• **TRECHO DO DOCUMENTO**:
-=-=-=-=-
É até interessante que essa narrativa tenha se mantido até hoje, isto é, relegando a experiência eleitoral da Primeira República a um mero triunfo da intervenção política sobre o processo eleitoral.

Mas talvez seja interessante pensar o caso italiano. Em 1919, a Itália introduziu a [eleição] proporcional. Esse sistema favorece a entrada de vários partidos e a fragmentação no Parlamento.

Mussolini, já primeiro-ministro em 1922, persegue uma reforma desse sistema, em busca de uma alternativa capaz de constituir um governo “não vinculado a compromissos anteriores, livre de proibições intransponíveis, não sufocado por divisões, não viciado em suas origens pelas diferenças ingênuas de tendências e correntes”.

Está aí a ideia de um líder que possa governar sem outras forças políticas, sem compromissos que apenas sufocariam a ação do governo.
-=-=-=-=-
• **AÇÕES A REALIZAR**:
[A] Responda com base no trecho do documento:
(i) Em que ano a Itália introduziu a eleição proporcional?
(ii) O que esse sistema favorece?
(iii) Em que ano Mussolini já era primeiro-ministro?
[B] Edite o trecho do documento e reescreva tudo desde "Mussolini, já primeiro-ministro" até "ação do governo.", trocando "líder" por "chefe".

• **DADOS FORNECIDOS**:
-=-=-=-=-
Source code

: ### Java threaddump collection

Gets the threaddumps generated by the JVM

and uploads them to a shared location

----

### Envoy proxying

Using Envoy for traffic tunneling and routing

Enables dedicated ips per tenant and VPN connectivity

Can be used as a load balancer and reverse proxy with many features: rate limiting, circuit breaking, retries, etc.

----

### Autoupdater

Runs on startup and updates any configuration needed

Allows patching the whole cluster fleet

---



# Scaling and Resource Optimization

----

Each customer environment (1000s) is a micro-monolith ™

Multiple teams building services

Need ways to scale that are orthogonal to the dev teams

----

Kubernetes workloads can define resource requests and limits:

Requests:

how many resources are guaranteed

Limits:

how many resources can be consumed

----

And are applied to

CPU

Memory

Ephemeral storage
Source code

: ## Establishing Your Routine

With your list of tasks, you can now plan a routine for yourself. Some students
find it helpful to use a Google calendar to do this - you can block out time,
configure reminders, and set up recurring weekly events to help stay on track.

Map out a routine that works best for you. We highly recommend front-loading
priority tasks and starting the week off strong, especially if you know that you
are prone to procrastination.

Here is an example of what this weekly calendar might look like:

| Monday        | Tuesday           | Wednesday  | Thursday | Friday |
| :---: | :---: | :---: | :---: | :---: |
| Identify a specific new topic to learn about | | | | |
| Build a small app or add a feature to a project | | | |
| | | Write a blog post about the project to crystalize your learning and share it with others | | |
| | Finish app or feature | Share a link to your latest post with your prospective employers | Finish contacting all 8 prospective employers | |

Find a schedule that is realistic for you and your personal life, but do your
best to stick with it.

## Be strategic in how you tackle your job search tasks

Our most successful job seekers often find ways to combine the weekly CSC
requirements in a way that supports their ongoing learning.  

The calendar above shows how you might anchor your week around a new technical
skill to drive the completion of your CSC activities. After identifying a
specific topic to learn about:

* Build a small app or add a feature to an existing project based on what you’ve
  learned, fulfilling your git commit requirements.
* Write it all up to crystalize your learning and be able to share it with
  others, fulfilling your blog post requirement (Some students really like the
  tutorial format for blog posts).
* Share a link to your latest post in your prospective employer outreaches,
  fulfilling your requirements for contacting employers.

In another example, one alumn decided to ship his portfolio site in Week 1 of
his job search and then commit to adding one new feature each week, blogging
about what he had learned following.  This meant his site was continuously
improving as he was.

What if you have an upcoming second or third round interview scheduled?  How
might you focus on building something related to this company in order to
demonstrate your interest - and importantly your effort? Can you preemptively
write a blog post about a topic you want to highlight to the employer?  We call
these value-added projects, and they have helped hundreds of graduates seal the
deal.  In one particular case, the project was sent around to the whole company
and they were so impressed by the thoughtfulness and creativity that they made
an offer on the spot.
-=-=-=-=-
• **SOLUÇÕES DAS TAREFAS**:
[A]
(i) Em 1919.
(ii) A entrada de vários partidos e a fragmentação no Parlamento.
(iii) Em 1922.

[B]
Mussolini, já primeiro-ministro em 1922, persegue uma reforma desse sistema, em busca de uma alternativa capaz de constituir um governo “não vinculado a compromissos anteriores, livre de proibições intransponíveis, não sufocado por divisões, não viciado em suas origens pelas diferenças ingênuas de tendências e correntes”.

Está aí a ideia de um chefe que possa governar sem outras forças políticas, sem compromissos que apenas sufocariam a ação do governo.